> **WHAT YOU WILL DO**
Please return each entry that follows exactly as given, but without pictures.

** Opening SOURCE DATA block **

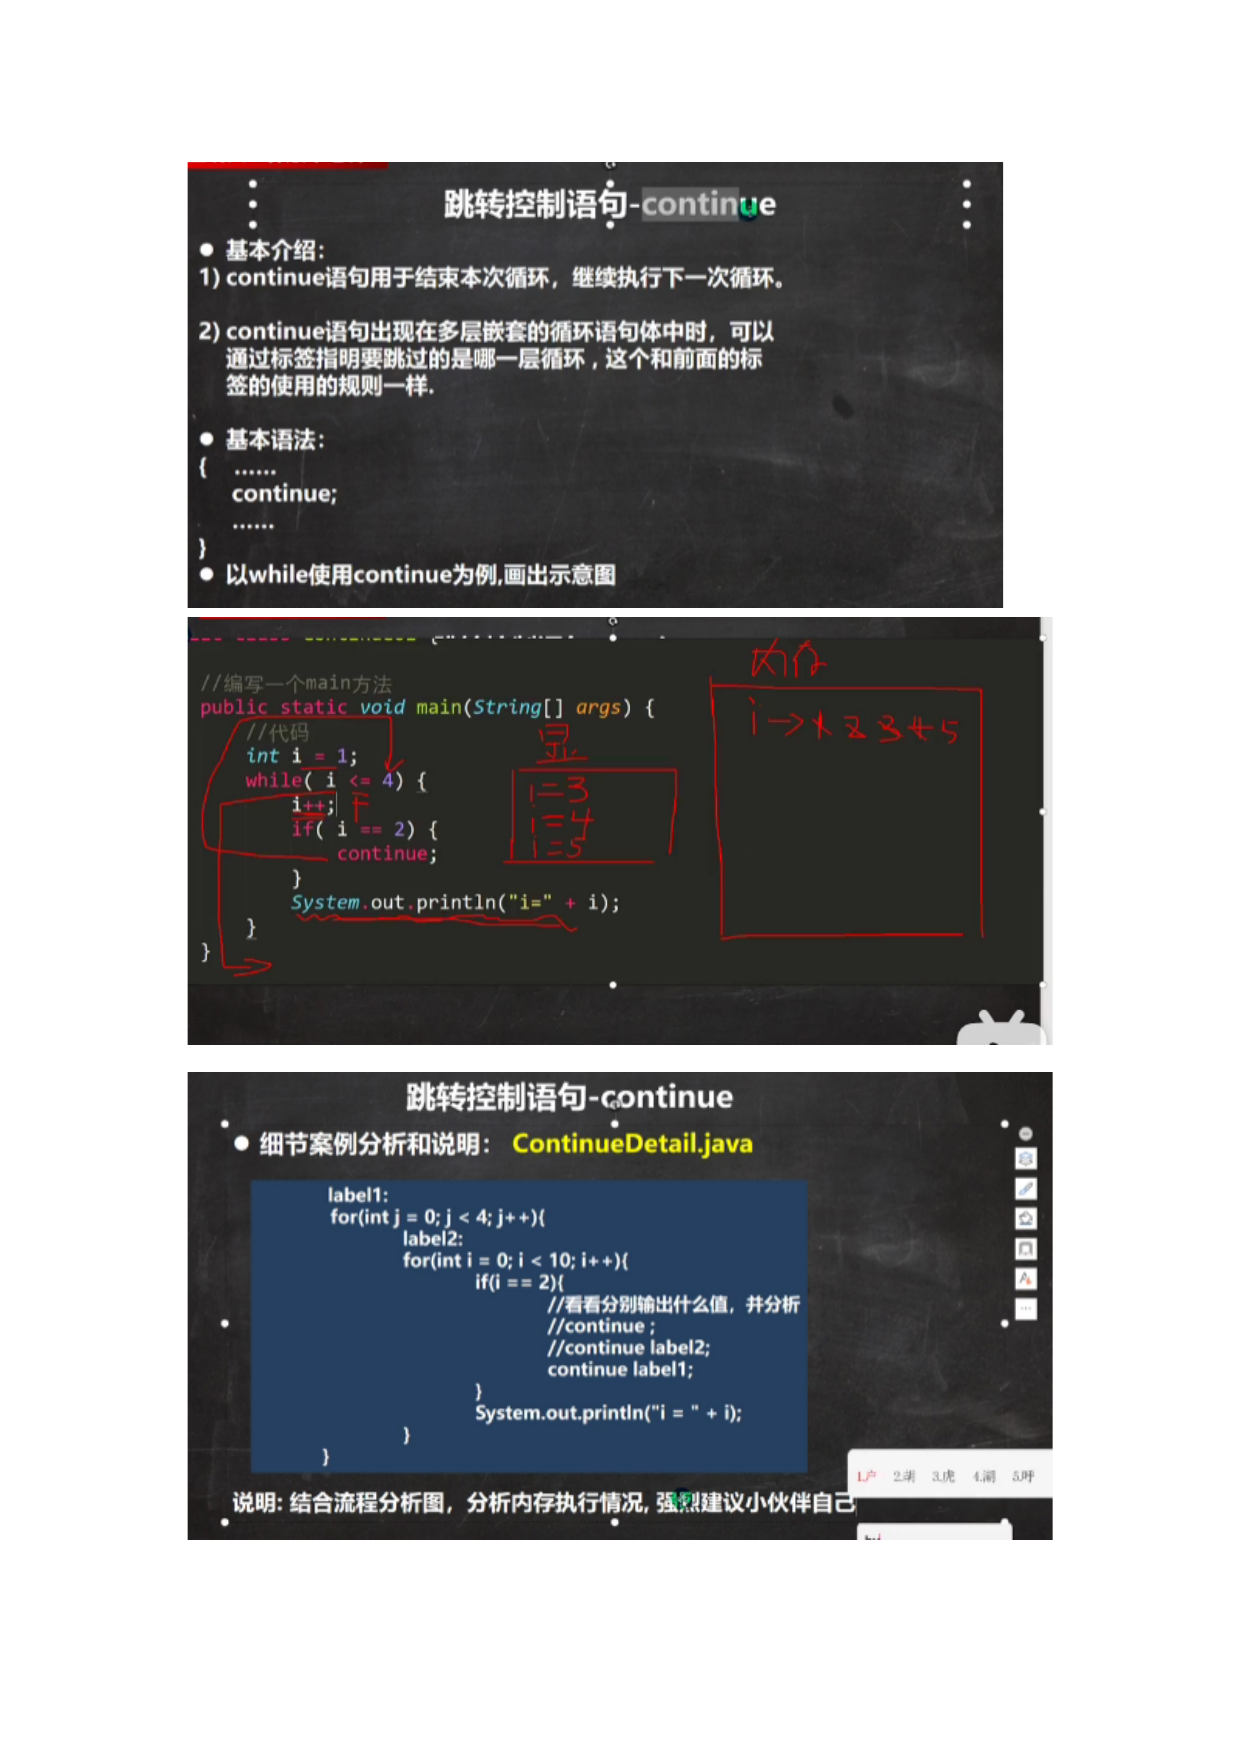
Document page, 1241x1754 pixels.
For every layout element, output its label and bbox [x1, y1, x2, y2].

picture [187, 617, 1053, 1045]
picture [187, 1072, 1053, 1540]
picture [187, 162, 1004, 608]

** Closing SOURCE DATA block **

> **YOUR RESPONSE**
Document page, 1241x1754 pixels.
For every layout element, output its label and bbox [x1, y1, x2, y2].

picture [187, 617, 1053, 1045]
picture [187, 1072, 1053, 1540]
picture [187, 162, 1004, 608]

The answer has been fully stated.